Nominal Interest Rate

is the interest rate expressed in current dollar terms i = r + (symbol for expected inflation, looks like pie) nom interest rate = i r = the real interest rate Pie = expected inflation

IRR = internal rate of return

is the interest rate that equates the Present Value of an investment with its cost

suppose 100 dollars buys less in the year 2013 than in 2000. then we can say that

moneys store of value has decreased

the nominal interest rate is generally "Blank" the real interest rate is generally "Blank".

observed; estimated. the nominal interest rate is generally observed; the real interest rate is generally estimated using the fisher equation.

a discount bond involves

payment by the borrower to the lender of the face value of the loan at maturity.

a corporation acquires new funds only when its securities are sold in the

primary market by an investment bank

a financial market in which previously issued securities can be resold is called a "BLANK" market

secondary market

real world evidence related to the fisher equation is generally

supportive of its claim that higher inflation rates are related to higher nominal interest rates

you own a factory that produces clothing and are wondering whether you should borrow to purchase a new machine that processes textiles. to make your decision, you should set the present value of the revenues generated by the machine equal to

the cost of the machine

Economists define liquidity as

the ease with which an asset can be exchanged for money

on the maturity date of the coupon bond, the bond issuer will pay

the face value of the bond

in which of the following situations would you prefer to be the borrower?

the interest rate is 25% and the expected inflation rate is 50%

adverse selection is a problem associated with equity and debt contracts arising from

the lenders relative lack of information about the borrowers potential returns and risks of his investment activities

what amount should a bond buyer be willing to pay for a coupon bond?

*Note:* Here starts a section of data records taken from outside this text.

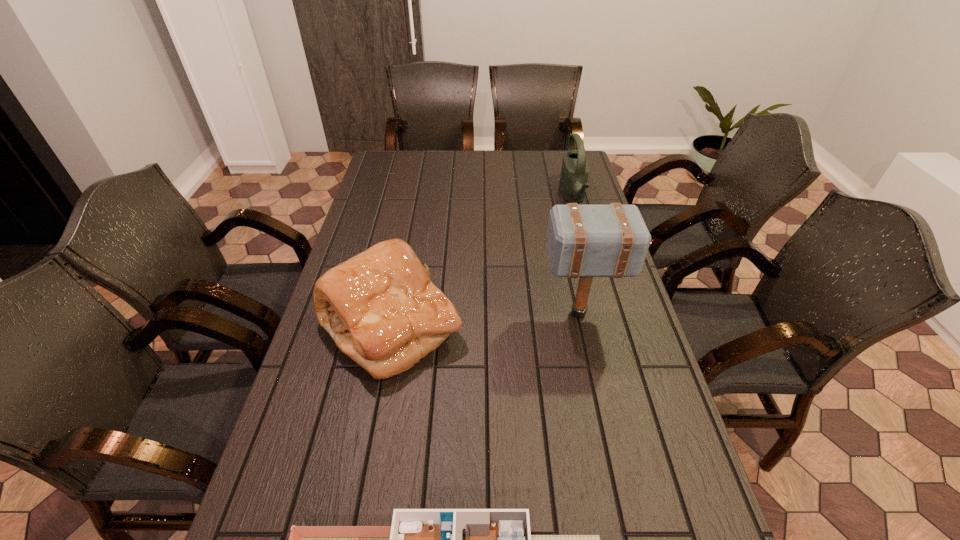
Where is `mallet`? The width and height of the screenshot is (960, 540). mallet is located at coordinates (586, 241).

This screenshot has height=540, width=960. I want to click on the farthest object, so click(x=574, y=174).

This screenshot has height=540, width=960. I want to click on bread, so click(380, 307).

Identify the location of vacant point located on the striking surface of the mallet. This screenshot has width=960, height=540. (506, 313).

At what (x,y) coordinates should I click in order to perform the action: click on free space located on the striking surface of the mallet. Please return your answer as a coordinate pair (x, y). This screenshot has height=540, width=960. Looking at the image, I should click on (510, 313).

Locate an element on the screen. The height and width of the screenshot is (540, 960). free space located 0.100m on the striking surface of the mallet is located at coordinates (506, 313).

At what (x,y) coordinates should I click in order to perform the action: click on vacant space located on the spout of the farthest object. Please return your answer as a coordinate pair (x, y). Looking at the image, I should click on (520, 197).

Identify the location of vacant space located 0.130m on the spout of the farthest object. This screenshot has width=960, height=540. (528, 197).

Where is `free spot located 0.090m on the spout of the farthest object`? The width and height of the screenshot is (960, 540). free spot located 0.090m on the spout of the farthest object is located at coordinates (539, 197).

This screenshot has width=960, height=540. I want to click on vacant area situated on the filling side of the bread, so (x=556, y=325).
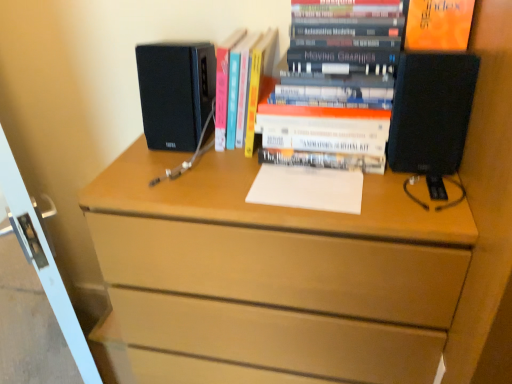
How much space does black matte speaker at right, which ranks as the first desktop computer in right-to-left order, occupy vertically?

black matte speaker at right, which ranks as the first desktop computer in right-to-left order, is 10.22 inches in height.

In order to click on orange matte paper at upper right in this screenshot , I will do `click(438, 25)`.

From the picture: Measure the distance between point (256, 191) and camera.

Point (256, 191) is 35.63 inches from camera.

Describe the element at coordinates (336, 81) in the screenshot. I see `hardcover books at center, which appears as the 2th book when viewed from the left` at that location.

Measure the distance between white glossy screen door at left and camera.

The distance of white glossy screen door at left from camera is 34.41 inches.

Describe the element at coordinates (175, 92) in the screenshot. I see `black matte speaker at upper left, the first desktop computer positioned from the left` at that location.

Locate an element on the screen. The image size is (512, 384). black matte speaker at upper left, which is the second desktop computer in right-to-left order is located at coordinates (175, 92).

You are a GUI agent. You are given a task and a screenshot of the screen. Output one action in this format:
    pyautogui.click(x=<x>, y=<y>)
    Task: Click on the black matte speaker at right, which ranks as the first desktop computer in right-to-left order
    
    Given the screenshot: What is the action you would take?
    pyautogui.click(x=431, y=112)

In the scene shown: Which is closer, (x=441, y=8) or (x=178, y=51)?

Answer: Point (x=441, y=8)

Which object is thinner, orange matte paper at upper right or black matte speaker at upper left, the first desktop computer positioned from the left?

orange matte paper at upper right is thinner.

Considering the sizes of orange matte paper at upper right and black matte speaker at upper left, the first desktop computer positioned from the left, in the image, is orange matte paper at upper right bigger or smaller than black matte speaker at upper left, the first desktop computer positioned from the left,?

In the image, orange matte paper at upper right appears to be smaller than black matte speaker at upper left, the first desktop computer positioned from the left.

Is orange matte paper at upper right closer to camera compared to black matte speaker at upper left, the first desktop computer positioned from the left?

That is True.

Based on their positions, is black matte speaker at upper left, which is the second desktop computer in right-to-left order, located to the left or right of white glossy screen door at left?

black matte speaker at upper left, which is the second desktop computer in right-to-left order, is positioned on white glossy screen door at left's right side.

How much distance is there between black matte speaker at upper left, the first desktop computer positioned from the left, and white glossy screen door at left?

15.94 inches.

Does black matte speaker at upper left, the first desktop computer positioned from the left, touch white glossy screen door at left?

No, black matte speaker at upper left, the first desktop computer positioned from the left, is not with white glossy screen door at left.

Starting from the white glossy screen door at left, which desktop computer is the 2nd one behind? Please provide its 2D coordinates.

[(175, 92)]

Considering the positions of objects hardcover books at center, which appears as the 2th book when viewed from the left, and orange matte paper at upper right in the image provided, who is more to the right, hardcover books at center, which appears as the 2th book when viewed from the left, or orange matte paper at upper right?

From the viewer's perspective, orange matte paper at upper right appears more on the right side.

From a real-world perspective, relative to orange matte paper at upper right, is hardcover books at center, which appears as the 2th book when viewed from the left, vertically above or below?

hardcover books at center, which appears as the 2th book when viewed from the left, is below orange matte paper at upper right.

In terms of width, does hardcover books at center, which appears as the 2th book when viewed from the left, look wider or thinner when compared to orange matte paper at upper right?

hardcover books at center, which appears as the 2th book when viewed from the left, is wider than orange matte paper at upper right.

From the image's perspective, who appears lower, hardcover books at center, marked as the first book in a right-to-left arrangement, or orange matte paper at upper right?

hardcover books at center, marked as the first book in a right-to-left arrangement, is shown below in the image.

Based on the photo, is black matte speaker at upper left, the first desktop computer positioned from the left, next to black matte speaker at right, the 2th desktop computer in the left-to-right sequence?

black matte speaker at upper left, the first desktop computer positioned from the left, and black matte speaker at right, the 2th desktop computer in the left-to-right sequence, are not in contact.

Does black matte speaker at upper left, which is the second desktop computer in right-to-left order, turn towards black matte speaker at right, the 2th desktop computer in the left-to-right sequence?

No, black matte speaker at upper left, which is the second desktop computer in right-to-left order, is not aimed at black matte speaker at right, the 2th desktop computer in the left-to-right sequence.

Which is in front, black matte speaker at upper left, the first desktop computer positioned from the left, or black matte speaker at right, the 2th desktop computer in the left-to-right sequence?

black matte speaker at right, the 2th desktop computer in the left-to-right sequence, is more forward.

From a real-world perspective, which object stands above the other?

From a 3D spatial view, black matte speaker at right, which ranks as the first desktop computer in right-to-left order, is above.

Which is nearer, (408, 14) or (391, 125)?

The point (408, 14) is more forward.

This screenshot has height=384, width=512. I want to click on paperback book behind the black matte speaker at right, the 2th desktop computer in the left-to-right sequence, so coord(438,25).

Based on the photo, which object is positioned more to the left, orange matte paper at upper right or black matte speaker at right, which ranks as the first desktop computer in right-to-left order?

From the viewer's perspective, black matte speaker at right, which ranks as the first desktop computer in right-to-left order, appears more on the left side.

From a real-world perspective, which is physically above, orange matte paper at upper right or black matte speaker at right, which ranks as the first desktop computer in right-to-left order?

In real-world perspective, orange matte paper at upper right is above.

Considering the relative sizes of white glossy screen door at left and black matte speaker at right, which ranks as the first desktop computer in right-to-left order, in the image provided, is white glossy screen door at left smaller than black matte speaker at right, which ranks as the first desktop computer in right-to-left order,?

Actually, white glossy screen door at left might be larger than black matte speaker at right, which ranks as the first desktop computer in right-to-left order.

From the image's perspective, would you say white glossy screen door at left is positioned over black matte speaker at right, the 2th desktop computer in the left-to-right sequence?

No, from the image's perspective, white glossy screen door at left is not over black matte speaker at right, the 2th desktop computer in the left-to-right sequence.

From a real-world perspective, is white glossy screen door at left physically located above or below black matte speaker at right, the 2th desktop computer in the left-to-right sequence?

In terms of real-world spatial position, white glossy screen door at left is below black matte speaker at right, the 2th desktop computer in the left-to-right sequence.

Does white glossy screen door at left appear on the right side of black matte speaker at right, the 2th desktop computer in the left-to-right sequence?

No, white glossy screen door at left is not to the right of black matte speaker at right, the 2th desktop computer in the left-to-right sequence.

From the image's perspective, is hardcover book at center, which appears as the first book when viewed from the left, on top of black matte speaker at upper left, the first desktop computer positioned from the left?

No.

From a real-world perspective, is hardcover book at center, which appears as the first book when viewed from the left, physically located above or below black matte speaker at upper left, the first desktop computer positioned from the left?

the present value of its payments

your student loan contract states that you will pay 4% interest for the 10 year duration of the loan, over which inflation is expected to be 1%. given this information which of the following is true.

the real interest rate is 3%. the nominal interest rate is 4% from the contract, unadjusted for inflation. if we subtract the 1% expected inflation from the nominal interest rate, we get the real interest rate of 3%. i = r + inflation rate 4 = r + 1 r = 3%

what is a true characteristic of debt and equities

they can both be long-term financial instruments

True or false; lower interest rates mean high bond prices, and higher interest rates mean lower bond prices.

true; bonds promise fixed payments on future dates, the higher the interest rate, the lower their present value. it follows that the value of a bond varies inversely with the interest rate used to calculate the present value of the promised payment.

if the current interest rate increases, what would you expect to happen to bond prices?

you would expect bond prices to fall because bond prices are the sum of the present values of the future payments associated with the bond. the higher the interest rate, the lower the present value of these payments.